59.29: that the child was darkly flossed. . . . he not only noticed but retained with tender terror until he freed himself of that vision--much later--and in strange ways
Cf. p217, ll.23-24: "One day he brought his shaving kit along and helped her to get rid of all three patches of body hair." @Also see p.164, l.16 in Pale Fire (Penguin, 1962): "In Zembla, where most females are freckled blondes, we have the saying: belwif invurkumpf wid snew ebanumf, 'A beautiful woman should be like a compass rose of ivory with four parts of ebony.'"

60.4: a blind virgin
Not seeing clearly the body of the harlot.

60.5: mousy charms
Pubic hair.

61.10: Elsie de Nord
This refers to Elsinore, the castle in Denmark where Hamlet resides. The reference is not irrelevant because later in this chapter Marina talks of her having played the role of Ophelia.

62.15-16: The what? The rope for the fakir's bare-bottomed child to climb up in the melting blue?
Here Van remembers the episode in which he glimpsed Ada's dark floss when she tried to climb up to the roof (59.21-29).

63.18: and drank, in Russian solitude
i.e. drank in solitude as Russians do. Cf. Ardeur 89: "et buvait, buvait la russe tout seul dans sa chambre".

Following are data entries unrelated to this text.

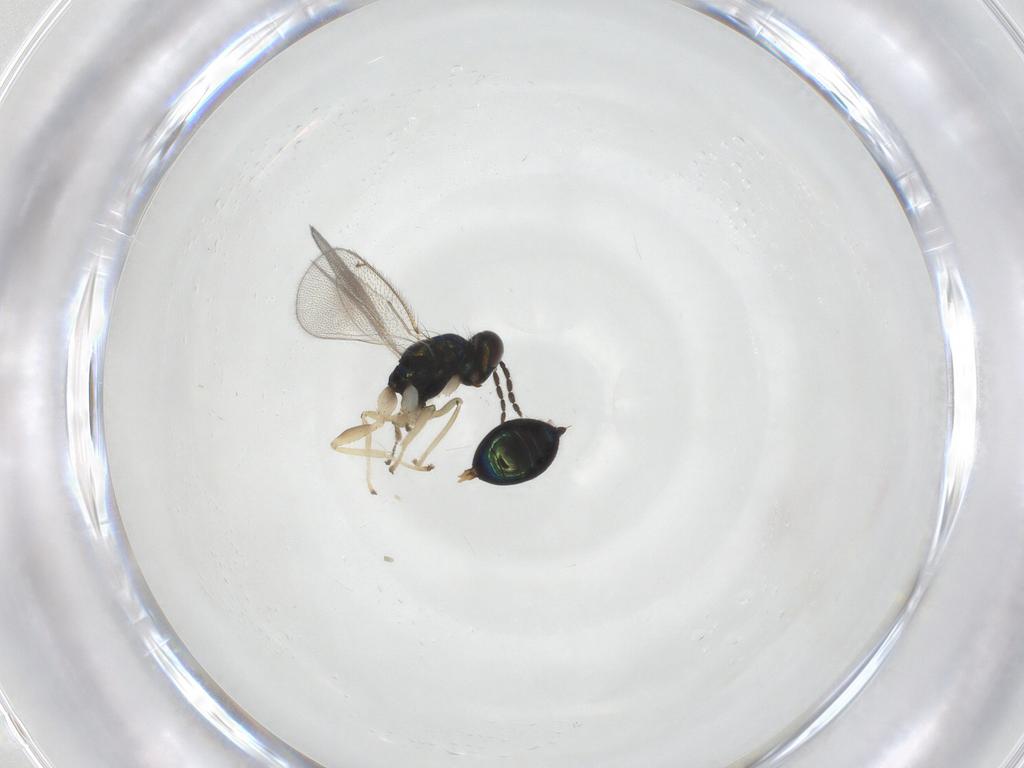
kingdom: Animalia
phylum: Arthropoda
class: Insecta
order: Hymenoptera
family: Eulophidae
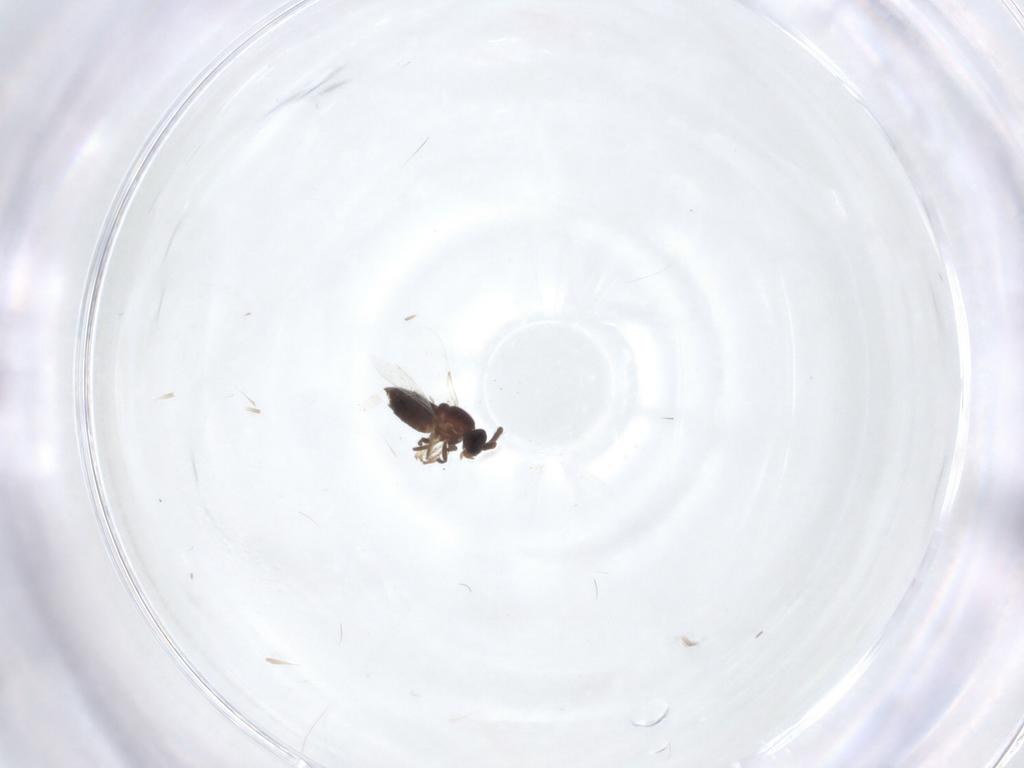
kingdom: Animalia
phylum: Arthropoda
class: Insecta
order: Diptera
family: Scatopsidae
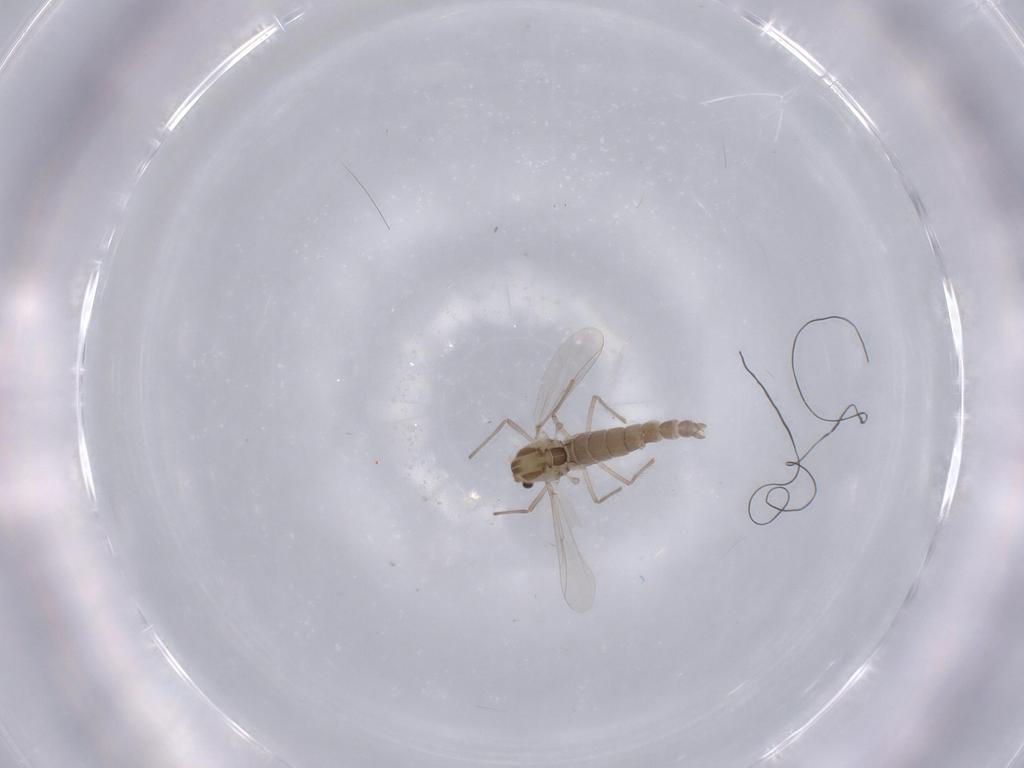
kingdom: Animalia
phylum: Arthropoda
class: Insecta
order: Diptera
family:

64.10: (First time she pronounced it--at that botanical lesson!)
As the present Van comments here, Ada calls him "Van" for the first time in the story time. We must also note that in her first speech in this book Ada calls him "Van" (8.27). According to Boyd, Nabokov deleted the following sentence: "The furniture movers have come as in the beginning of 'Poison,' that German play." Van, of course! We wonder why he discarded such a delightfully oblique allusion to the opening scene of The Gift.

64.17: a poem by Rimbaud (which she fortunately--and farsightedly--made me learn by heart . . .)
Perhaps his famous "Le Bateau ivre", which Nabokov translated into Russian.

64.18-19: though I suspect she prefers Musset and Coppe
Nabokov translated Musset's "Nuit de decembre" into Russian.